Tales from a Brown Land

Thursday, March 2nd, 2006

When I was 23 years old, I lived in a little apartment on Nob Hill that was directly above a real estate office. I’ll admit it right here and now – I was obnoxious. I didn’t have any regard for the guy downstairs and used to play my music really loud during business hours. The real estate guy used to have to call me and ask me to turn it down all the time. He most likely hated me.

One day, I was obsessed with a high tempo New Order song. I can’t remember the name of it but on that particular day I played it over and over, and then I put it on my answering machine, so that whenever anyone called they would just hear about 20 seconds of this song, really loud. So, I was playing the song, super loud, and then I jumped in the shower. I came out to this loud banging on my door. It was the real estate guy, and his face was all red, and he was so pissed off and angry that he could barely speak. He sort of just spit noises at me. He was sick of listening to the same New Order song, played loudly over and over, and then when he called to complain, what did he hear? The same fucking song! I practically gave the guy a heart attack.

This is what it is like for me, driving through Texas. It’s hot, it’s dusty, and it’s always a three hour drive. No matter where you are going, it will take three hours. Have you ever wondered if there is a corner of the country where there is no Starbucks? I have the answer – yes, and that corner is Bryan, Texas. I searched in vain for way too long and finally bought a cup of caramel colored hot water at a donut shop. I never thought I could want Starbucks so bad. We are spoiled rotten in the other 49 states.

I’m in Dallas now. It’s hot, it’s dusty, and there is a lot of traffic. But my hotel also has a computer and decent coffee so that is a plus. My ex-husband Sean and his wife Christi live here, so I went to their place last night. One good thing about Dallas – you can buy a huge house for the same price as a trailer home in Escondido would cost back in Cali. They have one room with only a BAR in it! It’s totally awesome. Plus they have the cutest, smartest little kid. She is only three but she looks, and acts like five. She told me her favorite color is pink so I was like, so you can get pink hair, like me! Then she changed her mind. “My favorite color is actually brown,” she said.

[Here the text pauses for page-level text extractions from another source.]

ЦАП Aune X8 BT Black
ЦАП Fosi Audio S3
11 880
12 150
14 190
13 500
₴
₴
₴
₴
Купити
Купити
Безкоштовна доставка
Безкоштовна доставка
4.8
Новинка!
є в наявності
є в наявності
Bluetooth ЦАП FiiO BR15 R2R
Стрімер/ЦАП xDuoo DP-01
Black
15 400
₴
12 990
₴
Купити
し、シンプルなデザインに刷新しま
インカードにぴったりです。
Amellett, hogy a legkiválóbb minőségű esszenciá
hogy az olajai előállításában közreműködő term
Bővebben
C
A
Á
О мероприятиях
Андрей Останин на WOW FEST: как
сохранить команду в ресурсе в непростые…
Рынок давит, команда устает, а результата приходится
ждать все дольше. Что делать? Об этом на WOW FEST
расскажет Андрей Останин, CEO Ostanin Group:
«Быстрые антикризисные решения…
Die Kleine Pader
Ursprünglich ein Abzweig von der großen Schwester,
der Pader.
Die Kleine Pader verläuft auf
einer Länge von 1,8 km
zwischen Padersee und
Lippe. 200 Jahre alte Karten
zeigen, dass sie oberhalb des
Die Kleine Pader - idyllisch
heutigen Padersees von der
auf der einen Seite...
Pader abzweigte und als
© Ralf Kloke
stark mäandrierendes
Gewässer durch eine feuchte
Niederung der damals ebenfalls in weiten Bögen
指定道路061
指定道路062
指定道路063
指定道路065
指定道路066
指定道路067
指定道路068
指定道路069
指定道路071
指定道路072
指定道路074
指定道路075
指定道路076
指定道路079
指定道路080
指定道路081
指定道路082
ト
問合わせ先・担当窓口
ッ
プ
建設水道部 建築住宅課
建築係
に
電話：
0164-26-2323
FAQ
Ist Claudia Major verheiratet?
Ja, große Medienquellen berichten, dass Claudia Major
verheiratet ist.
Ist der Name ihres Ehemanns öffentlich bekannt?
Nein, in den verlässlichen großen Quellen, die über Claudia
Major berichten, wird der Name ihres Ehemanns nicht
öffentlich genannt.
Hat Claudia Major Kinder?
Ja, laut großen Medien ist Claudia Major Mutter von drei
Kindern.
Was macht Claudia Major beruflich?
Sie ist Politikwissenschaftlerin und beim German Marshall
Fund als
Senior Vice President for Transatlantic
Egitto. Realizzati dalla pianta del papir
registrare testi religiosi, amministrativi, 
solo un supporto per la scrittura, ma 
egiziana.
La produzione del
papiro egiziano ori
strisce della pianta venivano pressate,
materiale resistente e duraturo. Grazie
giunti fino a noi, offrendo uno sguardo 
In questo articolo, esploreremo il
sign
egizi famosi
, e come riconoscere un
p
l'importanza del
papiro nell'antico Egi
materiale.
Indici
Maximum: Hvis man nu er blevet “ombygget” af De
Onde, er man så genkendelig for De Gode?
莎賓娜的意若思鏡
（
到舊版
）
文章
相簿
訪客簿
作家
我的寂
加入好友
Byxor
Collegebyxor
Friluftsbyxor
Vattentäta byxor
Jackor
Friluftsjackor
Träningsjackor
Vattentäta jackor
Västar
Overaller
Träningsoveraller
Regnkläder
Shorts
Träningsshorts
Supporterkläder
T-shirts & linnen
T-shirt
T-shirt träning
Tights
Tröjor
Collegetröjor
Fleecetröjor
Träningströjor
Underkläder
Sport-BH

Me and Sean and Christi sat outside until way too late, talking. They told me how in the summer, it never ever cools down, not even at night, and then you get into a pool and it is the same temperature as the air. So there is no relief, like the real estate guy and the New Order song.

Sigur Ros and Austin seem a million miles away. We waited around for two hours after the show and I got a poptarticus shirt signed by the band. Soon I will be in Oklahoma. I wonder if there is a Starbucks there?